Through November the S&P 500 index was up 29% for the year. Barring a significant countertrend in December, 2013 will be one the best years for stocks since the 1990’s. If you factor in the abysmal performance of European and emerging market stocks with gold (down 27%) and the fear that bonds will be decimated when the Fed begins to increase rates, it looks like US stocks are the only place to invest.
This creates questions for investors. Do I keep my money invested in stocks or do I sell? If I sell, where do I reinvest? Should I add new money to the stock market now or wait? In previous articles, we highlighted the large cash pile that legendary investor Warren Buffett has amassed at his company, Berkshire Hathaway. We have also highlighted the Feds efforts to make stocks the only game in town and we’ve highlighted the growing disconnect between economic conditions and stock valuations.
For today’s discussion let’s focus on measuring volatility and how it affects risk. We will define risk simply as “loss of capital”. As stocks increased this year, the CBOE Market Volatility Index (VIX) which measures implied volatility versus historical volatility, declined by 30%. This demonstrates that investors have become less worried about downside risk than they were previously. We can further confirm this complacency by looking at margin debt which just hit an all time high in October.
High net worth investors are using borrowed money to buy more stocks than they have the cash to afford on their own. The Fed is fueling this buying binge by allowing these well heeled investors to borrow money at historically low rates. Our credit driven stock market is an analog of the housing bubble. From 2005 to 2007, real estate was the only game in town in places like South Florida, Las Vegas and Southern California. Until credit evaporated leaving unfinished developments, bankrupt banks and foreclosed properties.

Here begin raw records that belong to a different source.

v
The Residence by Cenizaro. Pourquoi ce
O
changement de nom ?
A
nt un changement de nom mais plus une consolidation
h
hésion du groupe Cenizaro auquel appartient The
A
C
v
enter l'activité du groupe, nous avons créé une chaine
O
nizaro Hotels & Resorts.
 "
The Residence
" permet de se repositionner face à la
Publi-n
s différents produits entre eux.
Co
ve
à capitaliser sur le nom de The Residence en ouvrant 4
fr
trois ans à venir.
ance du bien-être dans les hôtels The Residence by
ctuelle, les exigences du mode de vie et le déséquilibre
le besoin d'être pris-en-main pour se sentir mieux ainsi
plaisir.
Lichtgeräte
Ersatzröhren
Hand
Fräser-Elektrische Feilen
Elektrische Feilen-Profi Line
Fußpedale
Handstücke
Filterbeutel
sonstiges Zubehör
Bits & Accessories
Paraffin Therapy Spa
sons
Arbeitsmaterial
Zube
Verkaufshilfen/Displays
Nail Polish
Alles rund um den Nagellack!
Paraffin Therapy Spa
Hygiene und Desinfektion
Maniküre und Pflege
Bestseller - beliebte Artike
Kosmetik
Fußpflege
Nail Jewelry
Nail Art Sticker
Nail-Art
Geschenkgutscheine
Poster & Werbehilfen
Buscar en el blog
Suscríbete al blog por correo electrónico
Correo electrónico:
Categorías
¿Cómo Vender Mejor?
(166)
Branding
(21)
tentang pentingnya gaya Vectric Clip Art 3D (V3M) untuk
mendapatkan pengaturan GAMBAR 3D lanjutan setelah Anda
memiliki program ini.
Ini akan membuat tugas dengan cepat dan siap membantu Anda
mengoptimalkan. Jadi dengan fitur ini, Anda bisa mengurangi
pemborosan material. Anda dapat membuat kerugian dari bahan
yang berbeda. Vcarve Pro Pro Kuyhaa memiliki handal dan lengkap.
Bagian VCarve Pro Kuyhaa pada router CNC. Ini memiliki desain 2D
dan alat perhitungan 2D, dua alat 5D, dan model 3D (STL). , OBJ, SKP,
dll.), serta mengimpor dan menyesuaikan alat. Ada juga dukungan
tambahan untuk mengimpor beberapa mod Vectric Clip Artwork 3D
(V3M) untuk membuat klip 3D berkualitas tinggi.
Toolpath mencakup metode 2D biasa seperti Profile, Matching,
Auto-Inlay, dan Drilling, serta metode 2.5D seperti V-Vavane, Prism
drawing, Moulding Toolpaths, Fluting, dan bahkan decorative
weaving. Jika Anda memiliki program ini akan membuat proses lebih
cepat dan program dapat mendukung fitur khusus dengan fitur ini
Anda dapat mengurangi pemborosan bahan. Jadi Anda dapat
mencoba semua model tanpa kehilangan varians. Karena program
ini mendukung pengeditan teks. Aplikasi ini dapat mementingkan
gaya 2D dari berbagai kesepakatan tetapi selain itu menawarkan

Margin investors don’t have the benefit of delaying their debt repayments through a lengthy foreclosure process. When a margin call is triggered they only have a few hours to cover their debt or they get sold out at whatever price the broker can get at that instant. The same psychology that existed in real estate speculators (prices never go down) has appeared in margined up stock investors (the only game in town). When investors care more about upside volatility than downside volatility, problems ensue. Isn’t it simple prudence to prepare for a similar resolution to this behavior?